Rétro

 

Essai de

Denise Le Perff

 

L

e 2 août 1909 convolaient en « justes noces », selon l’expression consacrée, un jeune gendarme de 23 ans, tout fringant dans son uniforme et une jolie couturière de 18 ans, frêle et si gracieuse dans sa robe ouvragée de multiples petits plis « religieux » sur le devant, avec une « modestie qui cachait la gorge, une taille très fine de guêpe, une poitrine légèrement « pigeonnante ». La coiffure, bouffante à l’aide d’un « boudin » dissimulé, faisait paraître encore plus fin le visage pudique de l’épousée.

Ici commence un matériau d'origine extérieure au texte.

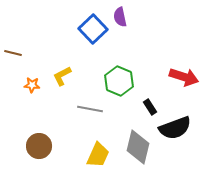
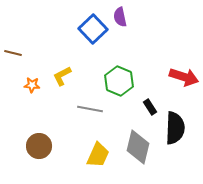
black semicircle: rotated 68 degrees counterclockwise
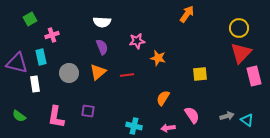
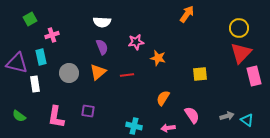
pink star: moved 1 px left, 1 px down
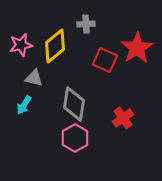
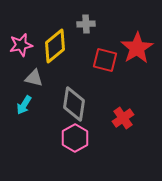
red square: rotated 10 degrees counterclockwise
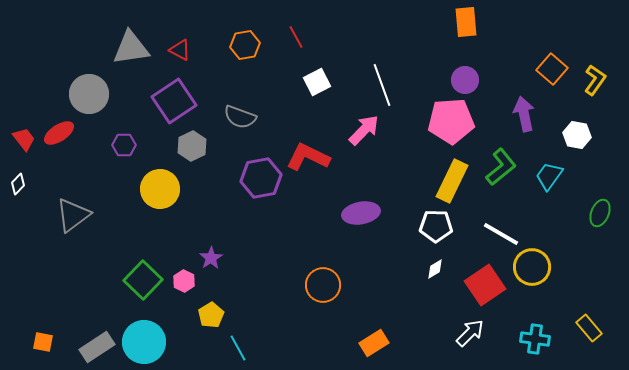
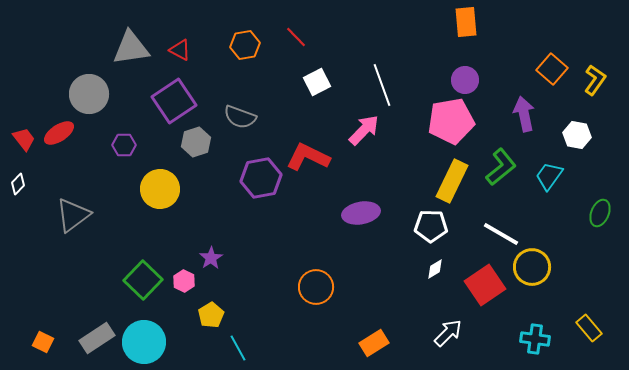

Un petit détail : une mariée ne devait pas confectionner sa propre toilette, aussi, étaient-ce les collègues de la jeune femme qui, avec tout leur savoir-faire et leur amitié pour « petite Jeanne » avaient réussi cette merveilleuse robe. Elles avaient même glissé dans l’ourlet du bas un cheveu de la jeune fille : gage de bonheur du couple…

 

Lui ? Fils d’une famille nombreuse de Pleumeur-Gautier, dont le père était cultivateur, cantonnier et tailleur de pierres (un éclat l’avait rendu borgne), la mère sans profession : famille très pauvre donc. Il disait qu’avant son service militaire, il n’avait jamais goûté ni vin ni riz. De l’école, qu’il fréquente peu longtemps, il narre surtout les jeux de noix, où avec habileté, il réussissait à gagner. Il se souvient aussi de son travail chez un tailleur de chanvre : salaire léger qu’il fallait ramener à la maman.

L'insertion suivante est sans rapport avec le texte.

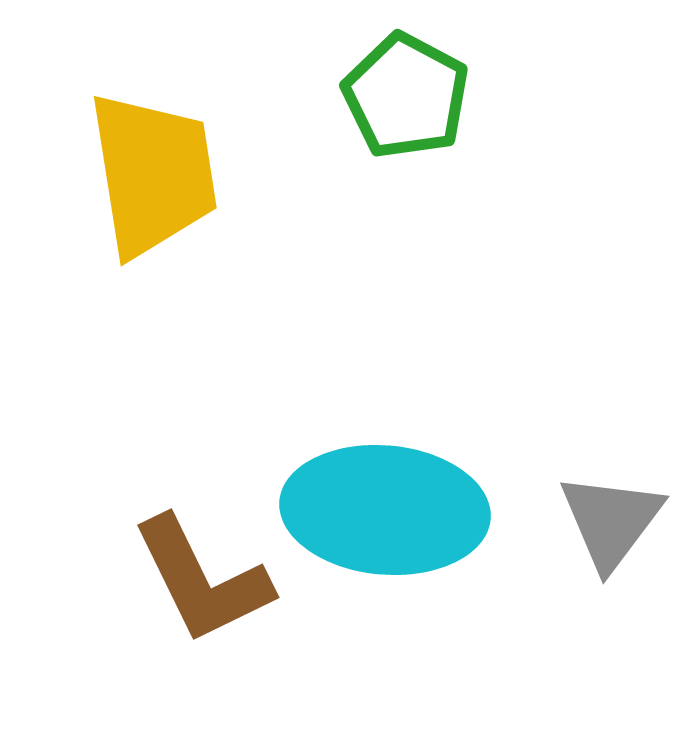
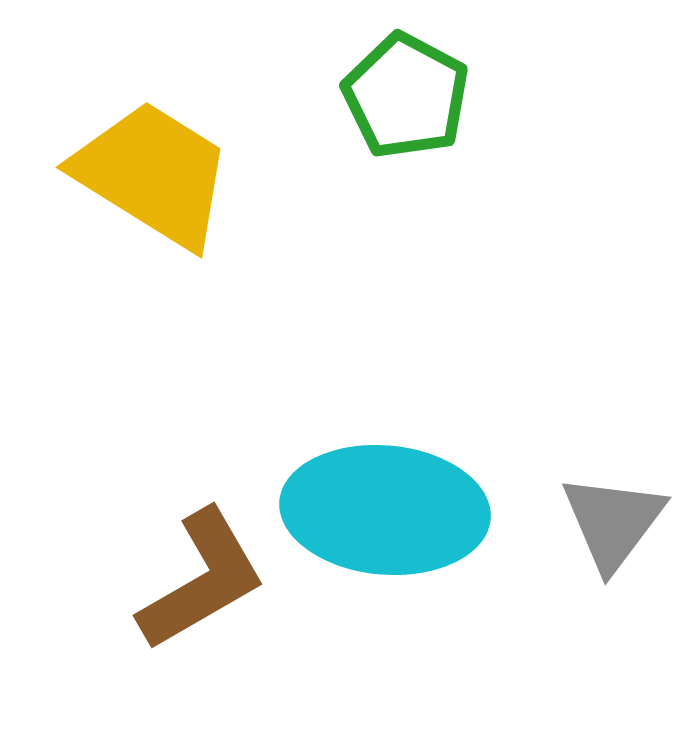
yellow trapezoid: rotated 49 degrees counterclockwise
gray triangle: moved 2 px right, 1 px down
brown L-shape: rotated 94 degrees counterclockwise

Dès l’age de 16 ans, il s’engage dans la Marine, entre aussitôt au service de la « Jeanne », où il excelle en gymnastique. A Brest, où il est affecté, il retrouve sa sœur  aînée Caroline et son beau-frère Benjamin. Ce dernier fait laver son linge chez une lavandière, rue de la Fontaine, à Recouvrance : Mme Renaut. Il conseille à François les bons services de cette personne. C’est la femme d’un ouvrier de l’arsenal. Sur 5 enfants mis au monde (3 mort-nés, et une petite fille décédée à 2 ans et ½), il ne lui reste que… Jeannie.

Très vite, on décèle chez cette enfant un très vif désir d’apprendre, un goût passionné pour la lecture. Reçue brillamment au Certificat d’Etudes, elle est dans les vingt premières à qui la ville de Brest attribue en récompense un livret de Caisse d’Epargne de 20 francs, livret dont Jeannie s’enorgueillit toute sa vie, plus que d’aucune autre distinction.

Son souhait, qu’elle n’ose exprimer, est d’être plus tard institutrice. Elle retourne en classe, pour tenter le concours des bourses (difficile à l’époque) qu’elle aurait sans peine réussi, pour rentrer au lycée… son rêve. Mais sa mère hésite, écoute maintes patronnes pour qui « elle lave » : « Vous voulez donc en faire une dame, cela va vous coûter les yeux de la tête, et elle ne vous regardera plus ». On lui trouve donc une place de cousette. Un vrai crève-cœur pour l’enfant de quitter l’école qu’elle chérit tant, et de rendre, non sans larmes, les livres scolaires.

Avec application cependant, elle tente d’oublier son chagrin et de suivre les conseils donnés. Sa lenteur exaspère sa patronne :

« Plus vite, petite, plus vite ».

« C’est chez une lingère que vous devriez être, votre ouvrage est perlé, mais ici il faut du rendement ».